Representing Adler, attorney Andrew Cates argued that the two-year statute of limitations for complaints meant only a 2020 form was eligible for review, and attributed the misidentification to an initial typo which remained in the real estate records but was explained in the memo sections of disclosure forms.

“What we know in terms of what has been disclosed is that Ms. Land and, by extension, Mayor Adler reported on a specific and very convoluted series of events…they reported to the best of their abilities. capabilities based on what the title company wrote, what special guarantee deed had been listed and did their best to ensure that throughout these financial statements as much detail was provided as they could explain,” Cates said. “They have done their best to report that the property exists, the LLC has sold it and they no longer have control of it.”

Some of the commissioners argued that the order cited by Misch as the basis of his complaint does not allow for a provable violation because of the language regarding the affiant’s belief that what he was disclosing was accurate and truthful. Prior to the vote, there was discussion about Misch’s ability to file a new complaint in reference to a different order.

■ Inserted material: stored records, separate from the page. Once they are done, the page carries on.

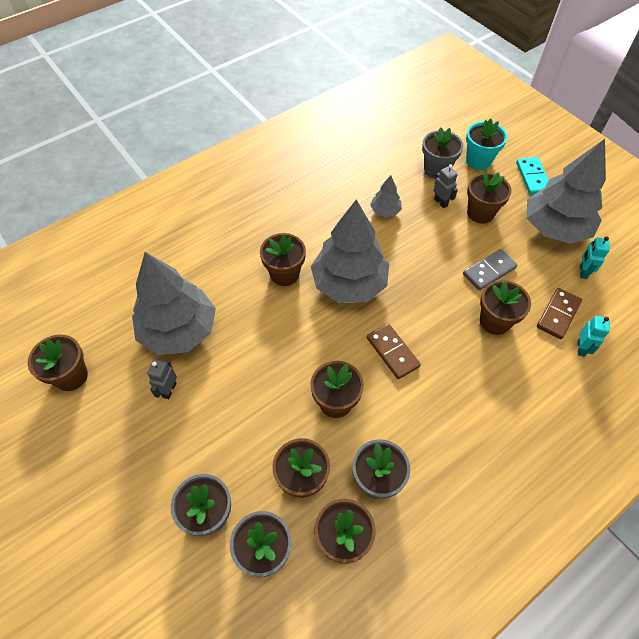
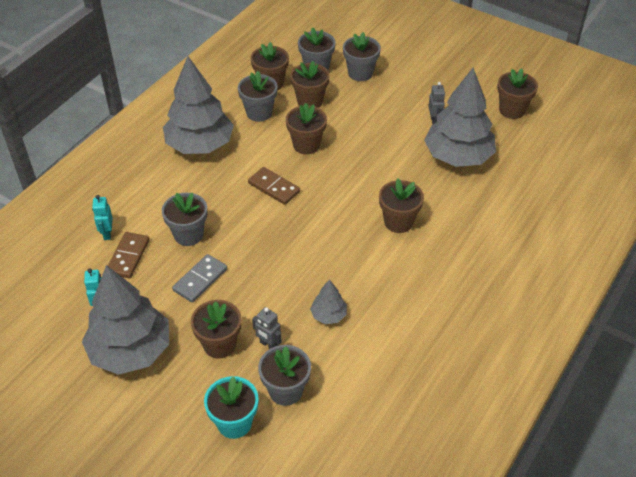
camera: 160 degrees right, 10 degrees down
grey tree [311,200,389,303] -> grey tree moved to [163,56,234,154]
brown flower pot [480,280,531,335] -> grey flower pot [162,193,207,246]
turquoise domino [516,157,549,195] -> none

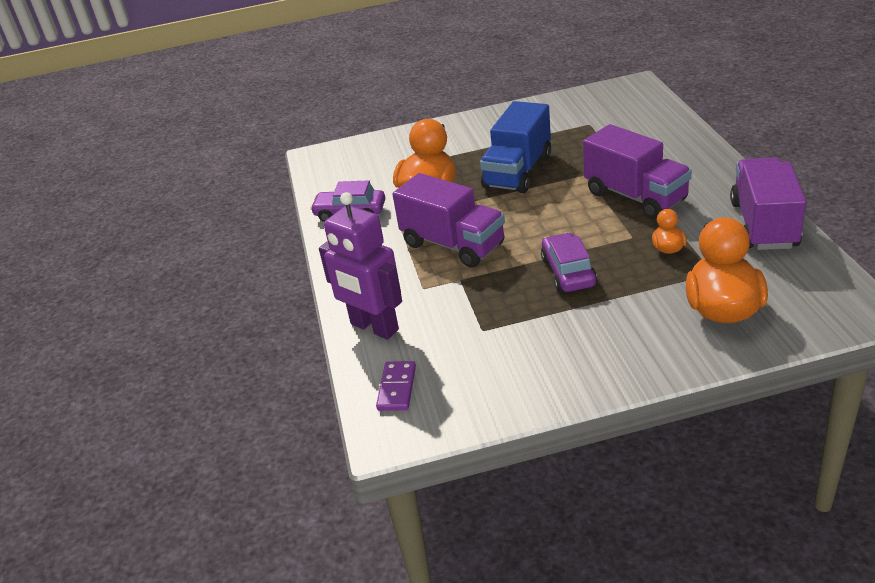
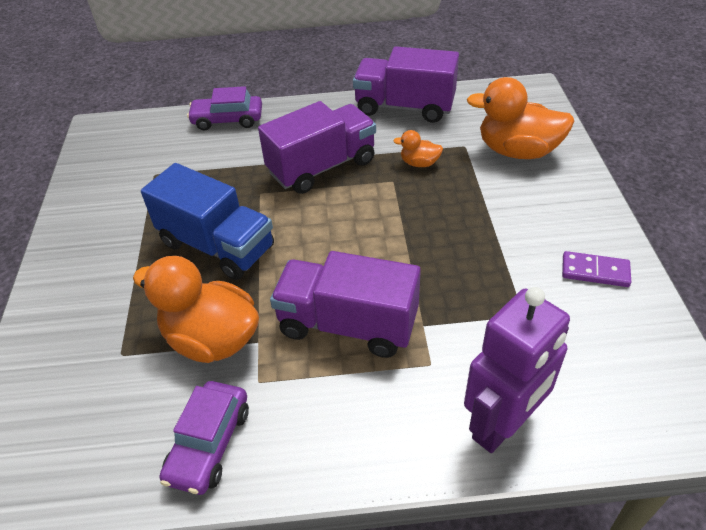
camera: 85 degrees left, 10 degrees up
purple domino [376,361,416,411] -> purple domino moved to [562,251,631,287]
purple truck [393,173,505,268] -> purple truck turned 120 degrees counterclockwise [270,251,421,358]
purple car [541,233,597,292] -> purple car moved to [187,86,262,131]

“All the evidence is that a typo happened and nothing real was withheld from the public,” Commissioner Michael Lovins said.

“Why are we going through all of this for a typo when there is absolutely nothing to indicate that anyone hid any property or company or anything of significance?” he said. “If there was anything in front of us that said in that typo that there’s reason to think there’s a major asset that the mayor was hiding that had an impact in some way or another. another on his duties as mayor, then that’s a whole different matter, but that’s not the evidence we heard tonight.